→ Information provided:

============================================================

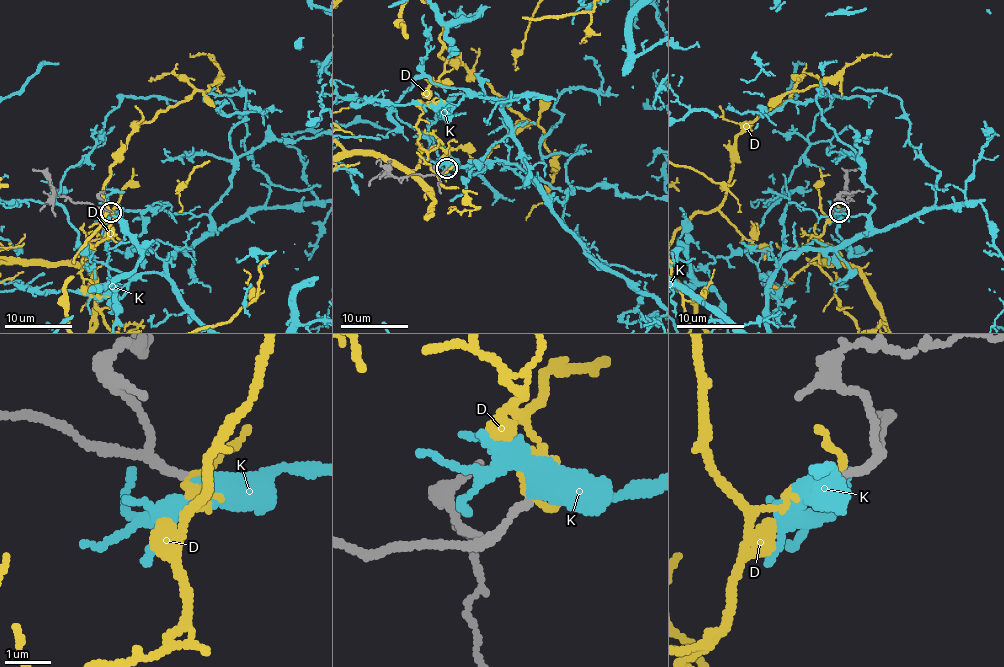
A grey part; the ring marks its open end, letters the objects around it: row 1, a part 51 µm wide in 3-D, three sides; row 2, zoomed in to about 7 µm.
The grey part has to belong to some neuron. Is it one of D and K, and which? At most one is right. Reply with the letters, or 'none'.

============================================================

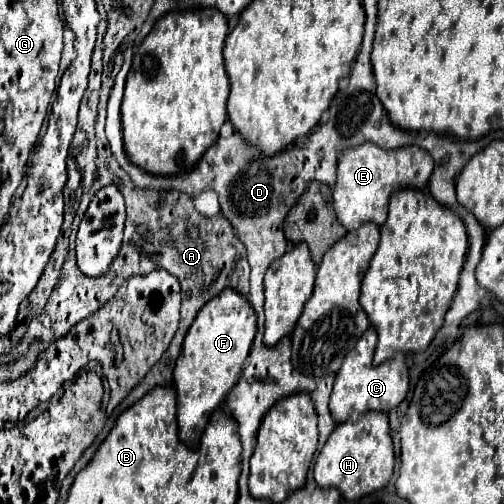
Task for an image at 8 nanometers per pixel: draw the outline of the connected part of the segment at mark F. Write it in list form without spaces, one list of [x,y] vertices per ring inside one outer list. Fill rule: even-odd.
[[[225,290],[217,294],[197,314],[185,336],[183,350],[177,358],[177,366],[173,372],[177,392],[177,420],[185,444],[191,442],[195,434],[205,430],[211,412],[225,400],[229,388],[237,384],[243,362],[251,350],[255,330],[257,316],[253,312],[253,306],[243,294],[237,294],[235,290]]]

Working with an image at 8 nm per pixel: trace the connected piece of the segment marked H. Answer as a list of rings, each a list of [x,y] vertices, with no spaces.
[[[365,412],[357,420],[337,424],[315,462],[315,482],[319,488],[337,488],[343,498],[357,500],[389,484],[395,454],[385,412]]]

============================================================

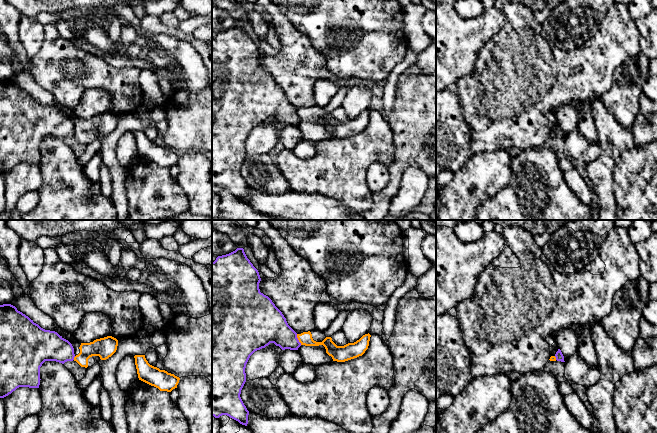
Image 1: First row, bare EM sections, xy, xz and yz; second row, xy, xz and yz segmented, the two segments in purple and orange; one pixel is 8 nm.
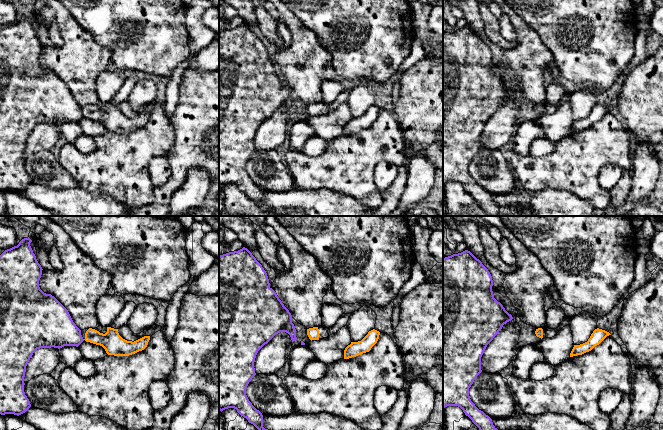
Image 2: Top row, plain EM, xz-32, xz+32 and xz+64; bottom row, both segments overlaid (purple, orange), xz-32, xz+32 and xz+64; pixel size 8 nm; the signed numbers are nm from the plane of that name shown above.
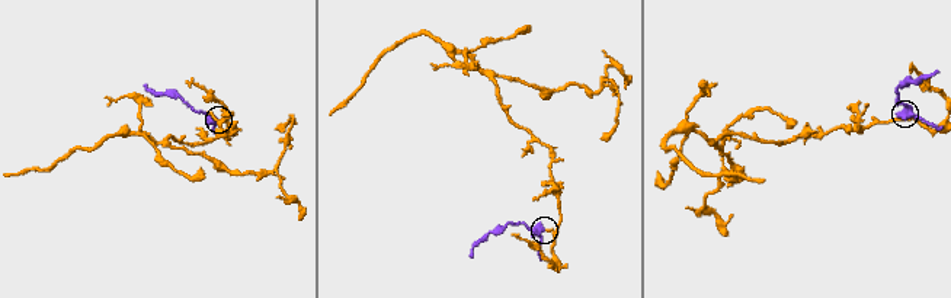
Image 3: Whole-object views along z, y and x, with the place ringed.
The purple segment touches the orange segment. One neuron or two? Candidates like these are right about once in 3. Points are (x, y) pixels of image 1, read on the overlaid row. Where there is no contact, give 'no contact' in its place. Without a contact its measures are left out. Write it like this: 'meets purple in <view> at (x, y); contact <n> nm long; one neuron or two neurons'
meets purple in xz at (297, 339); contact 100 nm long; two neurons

============================================================

→ Work instruction:
Above are some entries. Restate word for word the lines from the one holding "Image 1: First" through the one holding "Image 2: Top", but not the pictures.

→ Answer to this problem:
Image 1: First row, bare EM sections, xy, xz and yz; second row, xy, xz and yz segmented, the two segments in purple and orange; one pixel is 8 nm.
Image 2: Top row, plain EM, xz-32, xz+32 and xz+64; bottom row, both segments overlaid (purple, orange), xz-32, xz+32 and xz+64; pixel size 8 nm; the signed numbers are nm from the plane of that name shown above.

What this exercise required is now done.